Oh yeah boy did that sucker blow up like a cow. Reminded me of that Mythbusters episode where they filled a car with foam by leaving things in the backseat of a car, in the blazing heat.

I usually buy Shea, Cocoa butter, and Coconut oil. I had a giant pail of coconut oil left, so I wound up adding equal parts of coconut oil to the amount of melted Dove. Goop I tell you, Goop.

I CAN tell you that I found a M&P block of Goats Milk soap at my local AC Moore and tried that last night. I added Olive and Coconut oil to that in Equal parts (half soap, half oil), and threw in some orange peel, blackberry seeds, and essential oils to the mix. Then i topped it off with oatmeal after I poured it into the mold. I woke up this morn and tapped em. Hard as a rock! I am going to let them cure until the weekend and see how it goes.
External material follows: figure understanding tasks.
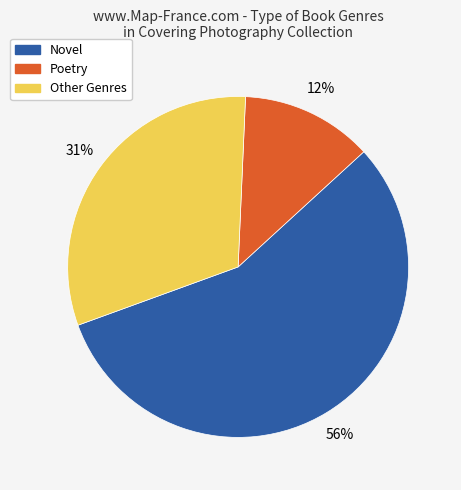

Is the sum of Poetry and Novel greater than half?

Yes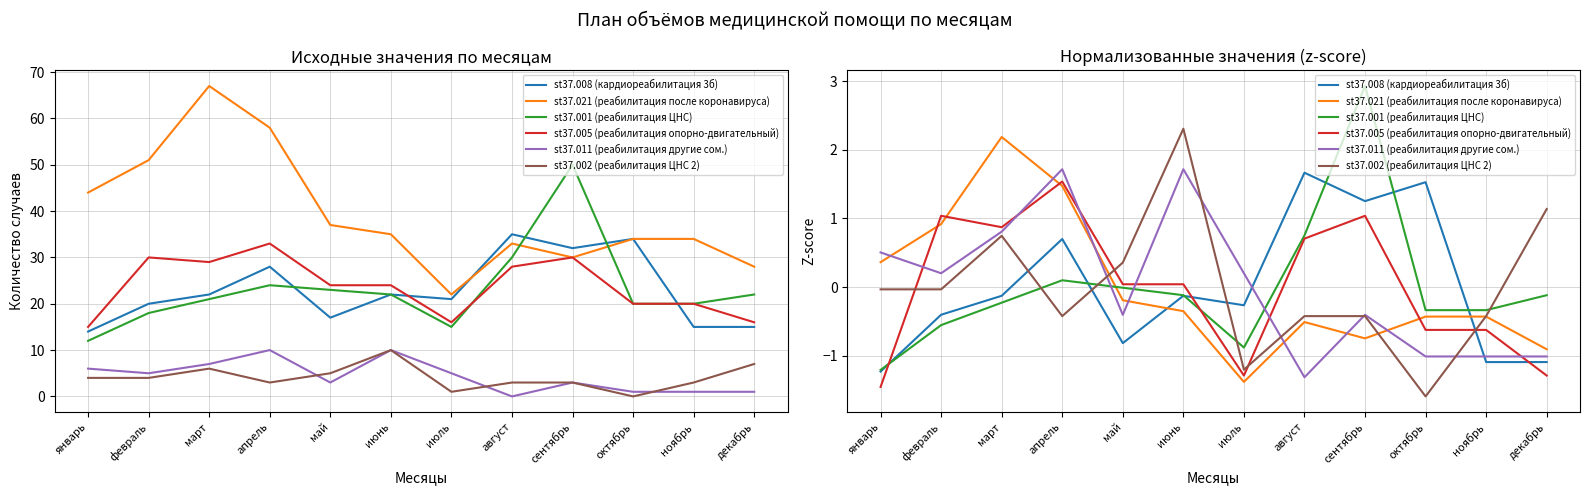

True or false: st37.001 (реабилитация ЦНС) has more than 0 points higher than both neighbors.

True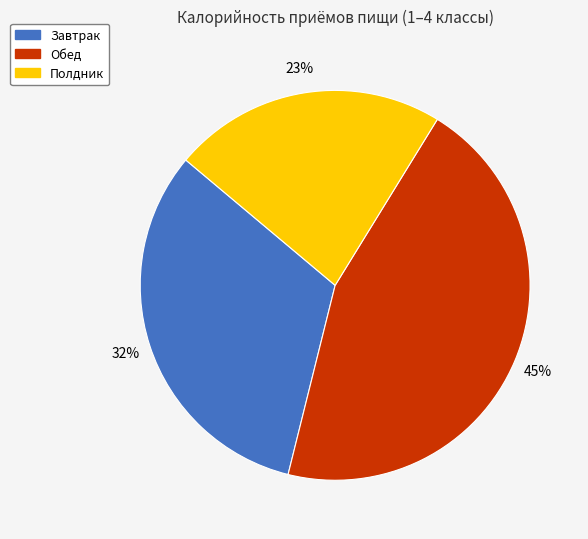

True or false: Завтрак accounts for 32% of the total.

True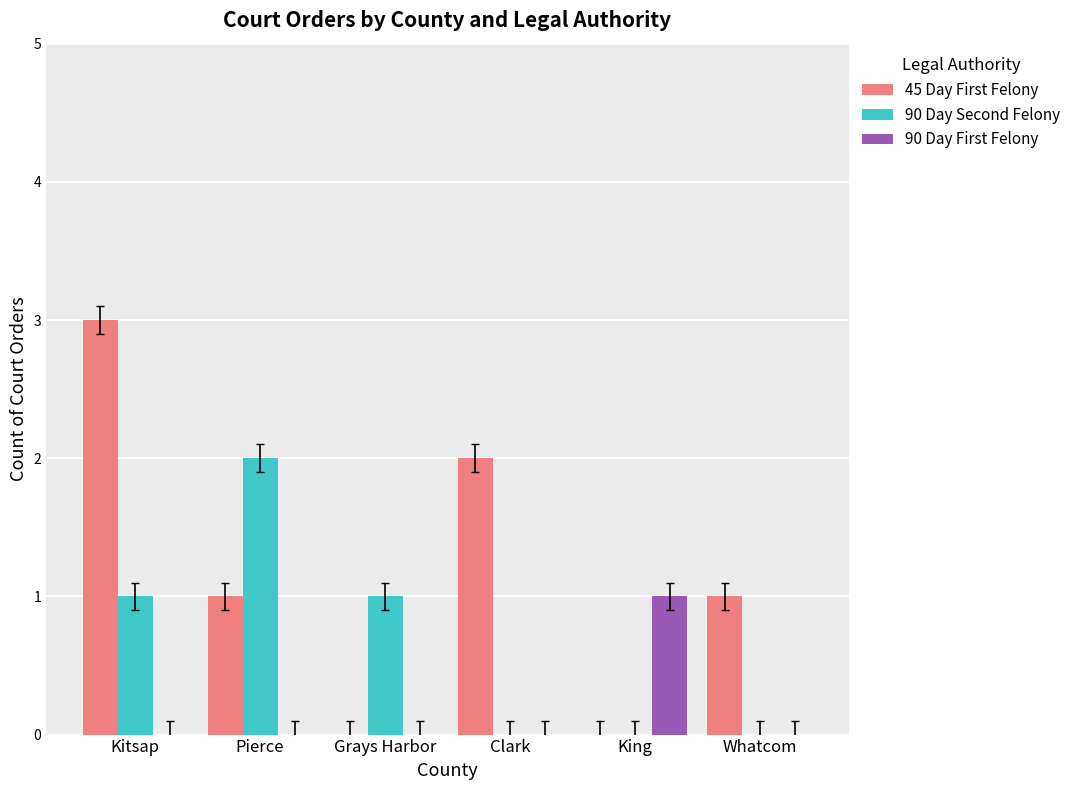

What is the difference between the 45 Day First Felony values at Clark and Pierce?

1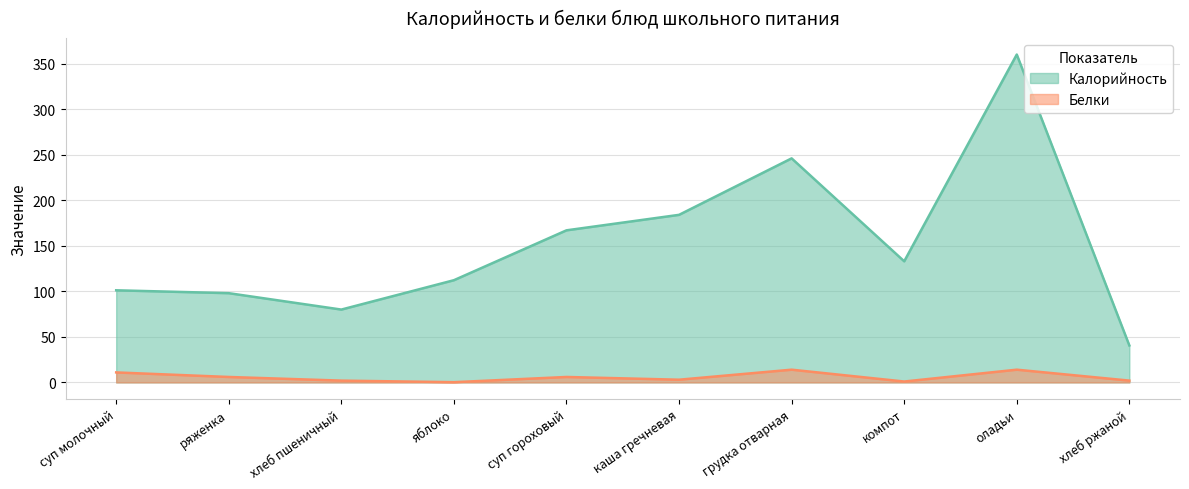

At how many categories does at least one series exceed 197?

2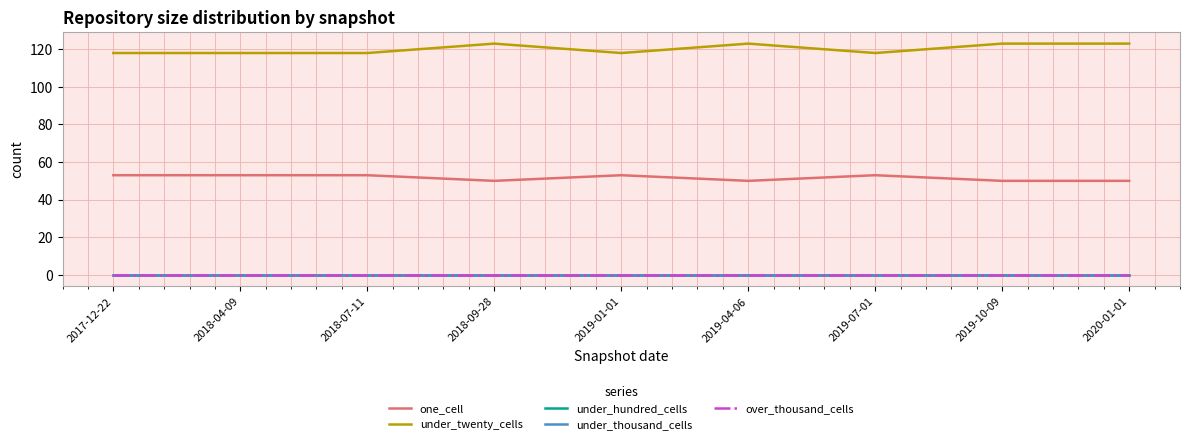

True or false: under_twenty_cells and over_thousand_cells intersect in this chart.

False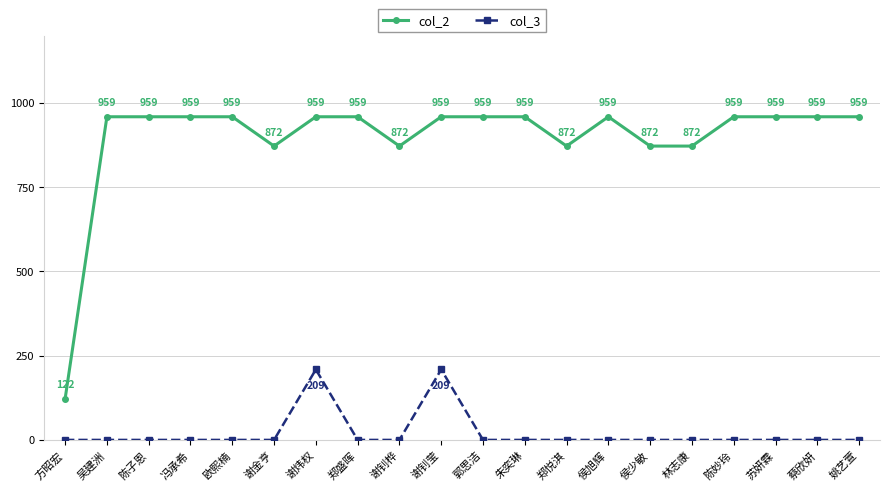

What are all the series names shown in the legend?

col_2, col_3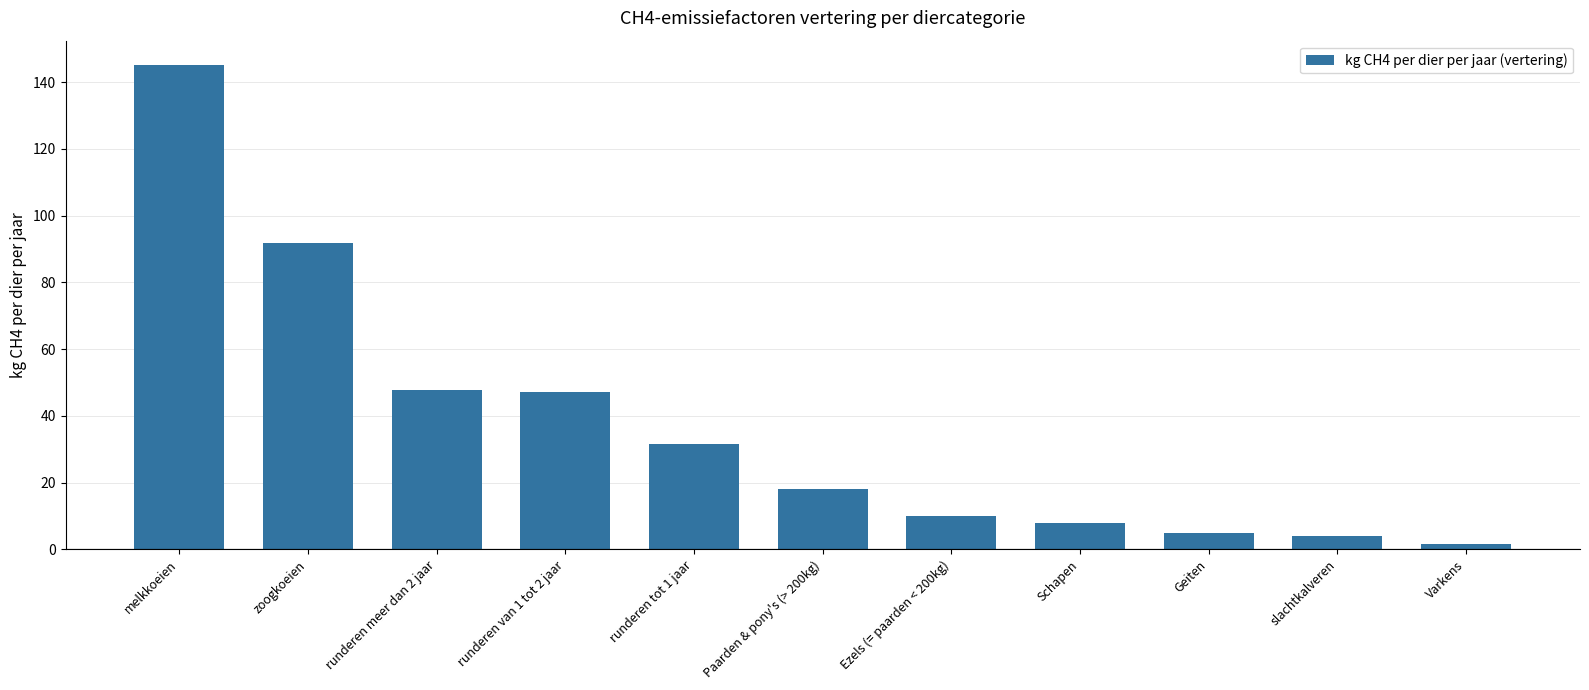

The value at Schapen is 8.0. True or false?

True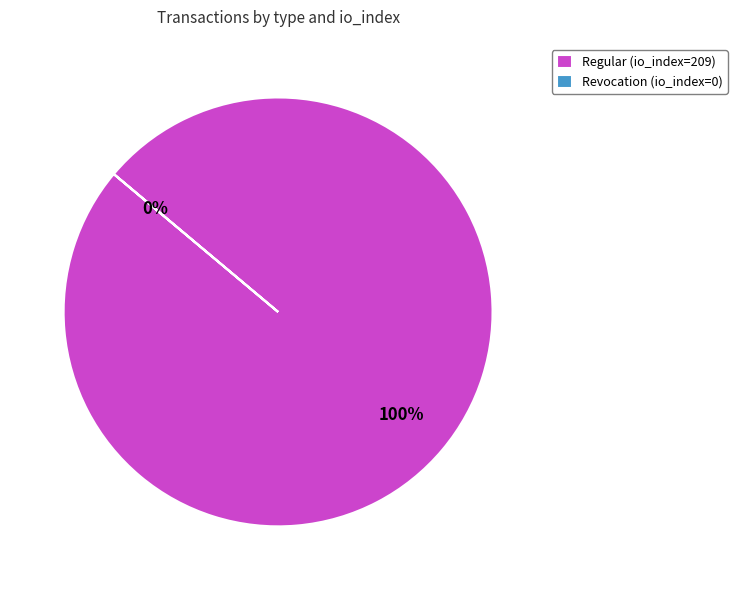

What percentage do Regular (io_index=209) and Revocation (io_index=0) together represent?

100.0%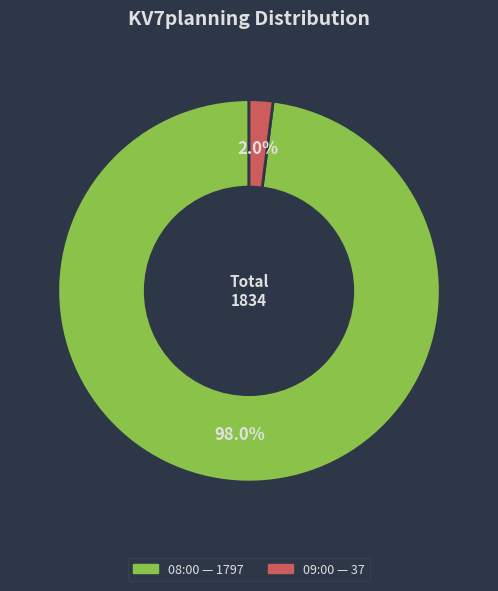

How many slices are in this pie chart?

2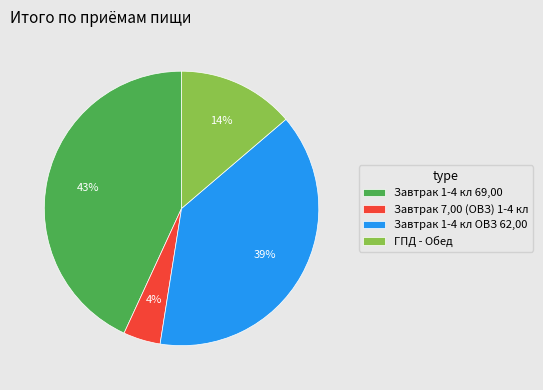

Combined, do Завтрак 7,00 (ОВЗ) 1-4 кл and Завтрак 1-4 кл 69,00 account for over 50%?

No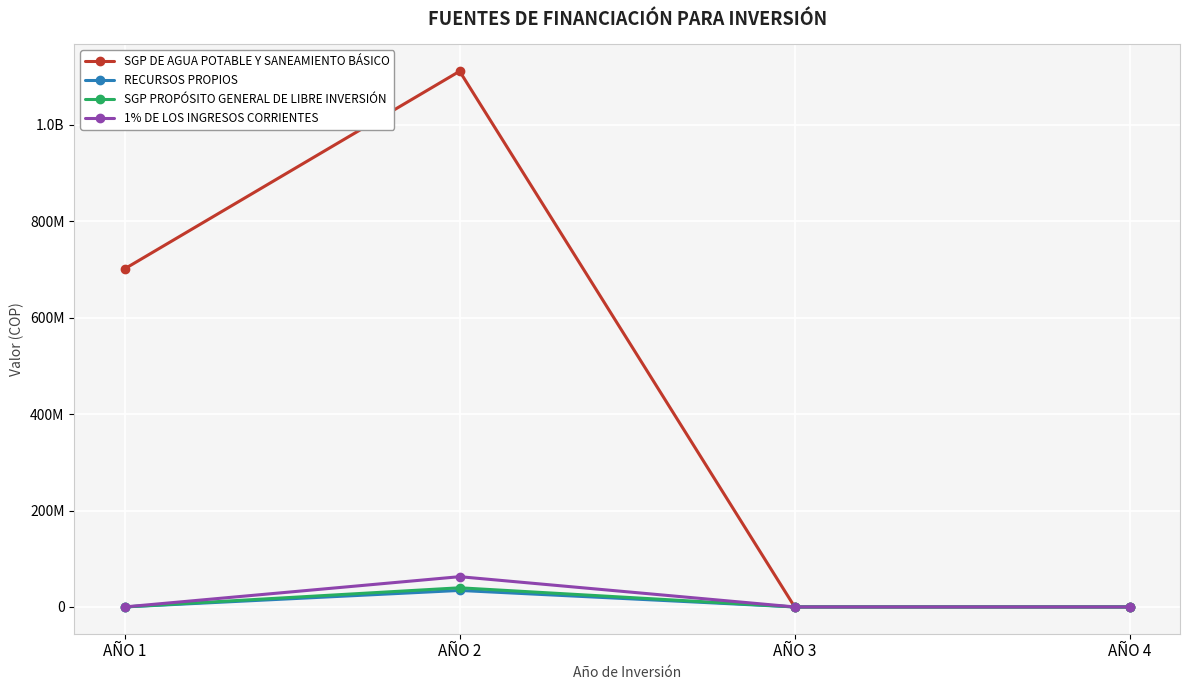

Does the chart have visible grid lines?

Yes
BTW, I have found conflicting advice on the web regarding M&P curing times. Some places say you dont have to cure the soap, some say you do. What is your take on it?


----------



## Tabitha (Apr 8, 2010)

M&P does not have to cure. You cure CP soap to allow the saponification process to completed & for water to evaporate. M&P is already formed so there is no saponification  taking place nor is water evaporating. Some people say they like to wait a few days before they wrap the soaps to make them harder, but then you run the risk of the soap pulling glycerin out of the air & binding it to the bar making them sticky & wet, attracting lint, hair, dust & other ick.


----------



## Sayuri (Apr 12, 2010)

Tabitha is spot on with the curing advice. Just wanted to add that with M&P I only add 1 tablespoon of oil (mixed or on it's own) per LB of M&P maximum! Otherwise it takes away the lather from your soap and will become extremely gloopy.


----------